§ **Excerpted text**:

The idea cooking in my head was simple: could I start a solo game that I could play fairly simply on my phone in small bursts (a few actions at a time) or slightly longer if I had time?
Chewing over the idea of what that might look like, some ideas settled into mind:
- A game that can be played using simple mobile tools such as a dice roller and draw-a-card app.
- Journaling and note-keeping kept simply enough that Google Keep (or a similar notes app) would suffice.
- A game where I might be able to make a few moves before bed, waiting at the doctor's office, or on a lunch break without a lot of build up or take down.
There is a bit of irony that this idea initially grew out of the concept of playing a solo game entirely inside the Mythic GM Emulator App but as I chewed on the idea more I thought it might be fun to use Tricube Tales and I settled on Tricube Solo for the general engine (but not exactly the oracle, as I will discuss). This meant the Mythic app that started it was out, for now, but I had some nice forward momentum.
The (possibly short) Campaign
I picked, nearly at random, The Guardians of the Shadow Frontier as my scenario since I was down for playing most anything.
image credit:
written by Richard Woolcock with art by Balázs Pirók, Ede László, and taken from the WWN Art Pack. CC-BY-3.0.
The scenario set-up is pretty simple: Decades ago, a war of succession shattered the once prosperous kingdom of Khelia. As the violence escalated, the rival factions drew upon increasingly dark and dangerous magic, unleashing terrible monsters upon the land. In the end, the would-be successors lay dead, their prize reduced to ruin. With their lords gone, the surviving mages united under one banner, rebuilding the former kingdom as a magocracy. The newly formed Arcane Order drove out the monsters and conjured a protective veil around the realm. Dark magic was outlawed, and a military force called the “guardians” was established to protect the people from any monsters that managed to cross the veil. You are guardians, elite soldiers trained by the Arcane Order. The mages have tattooed your skin with magical sigils, transforming you into a living weapon, and you have sworn an oath to defend the realm.
That sounds plenty fun to me and that sort of set-up - a magical barrier that protects from an outside chaos - is something I have used in various campaigns (solo or otherwise) before, so I figured I could try a slightly unique flavor of it.
Doug's Additional Concepts
I had an odd visual almost immediately in mind. The Arcane Order started out in a research university town - Hub - and developed Resonance Towers. The physical appearance of this Resonance is like giant soap bubbles spreading over the land, the sky a shimmering haze of rainbow colors in the protected regions.
image credit: rihaij via pixabay (link)
As Resonance builds, the bubbles generated by the land grow larger and larger, eventually merging together. It is a self-feeding system that grows and strengthens on its own but can be fragile if directly assaulted by agents of The Dark. Some towers have already been destroyed and some areas lost.
Though Hub is not the largest city in the Arcane Order's domain (Khalid City being the capital), it still prides itself as the academic and research basis behind Resonant Engineering. Hub would be the focus on the campaign as the Order continues to build Towers and spread Resonance further and further.

§ **Raw data**:
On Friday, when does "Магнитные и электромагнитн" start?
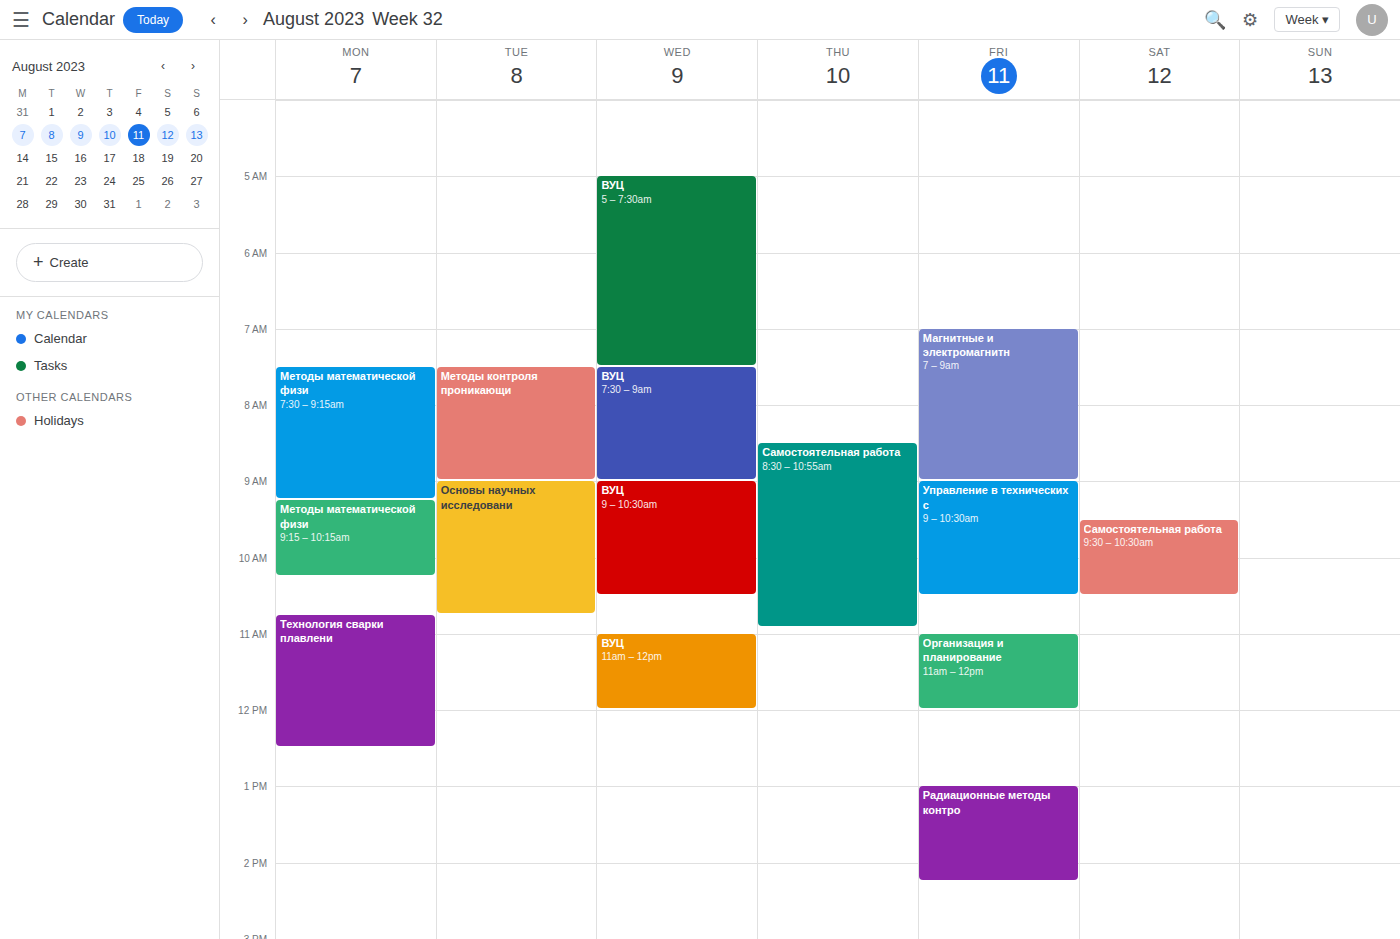
7:00 AMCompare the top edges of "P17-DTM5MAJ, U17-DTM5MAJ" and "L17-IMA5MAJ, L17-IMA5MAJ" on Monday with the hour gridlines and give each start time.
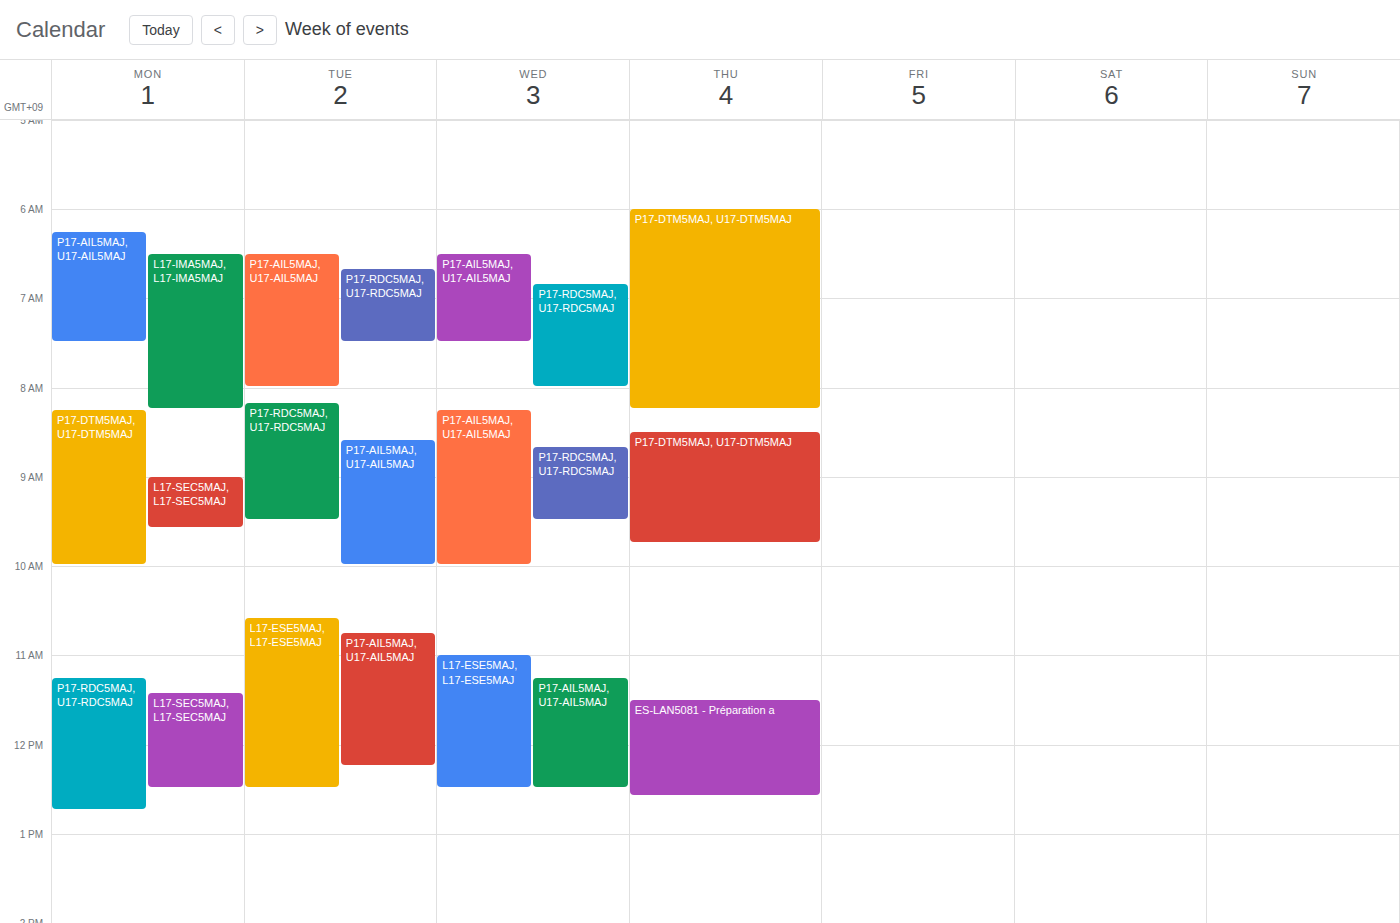
"P17-DTM5MAJ, U17-DTM5MAJ": 8:15 AM, neither: a quarter of the way from the 8 AM line to the 9 AM line. "L17-IMA5MAJ, L17-IMA5MAJ": 6:30 AM, halfway between the 6 AM and 7 AM lines."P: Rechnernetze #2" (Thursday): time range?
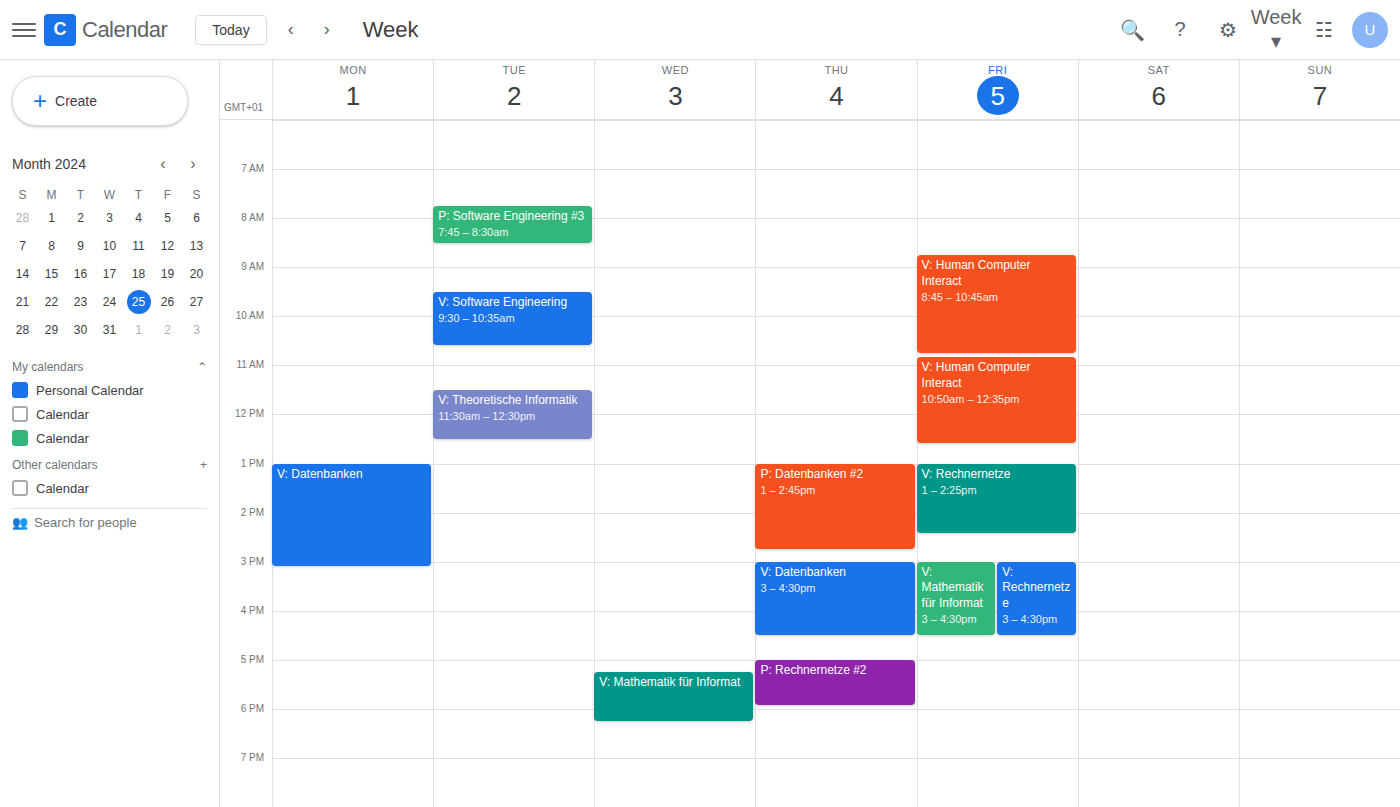
5:00 PM to 5:55 PM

§ **What needs to be done**:
Reproduce word for word the stretch of the solo game post from "Doug's Additional Concepts" through "the protected regions.". The rows above are independent material and do not belong to the solo game post.

§ **The answer**:
Doug's Additional Concepts
I had an odd visual almost immediately in mind. The Arcane Order started out in a research university town - Hub - and developed Resonance Towers. The physical appearance of this Resonance is like giant soap bubbles spreading over the land, the sky a shimmering haze of rainbow colors in the protected regions.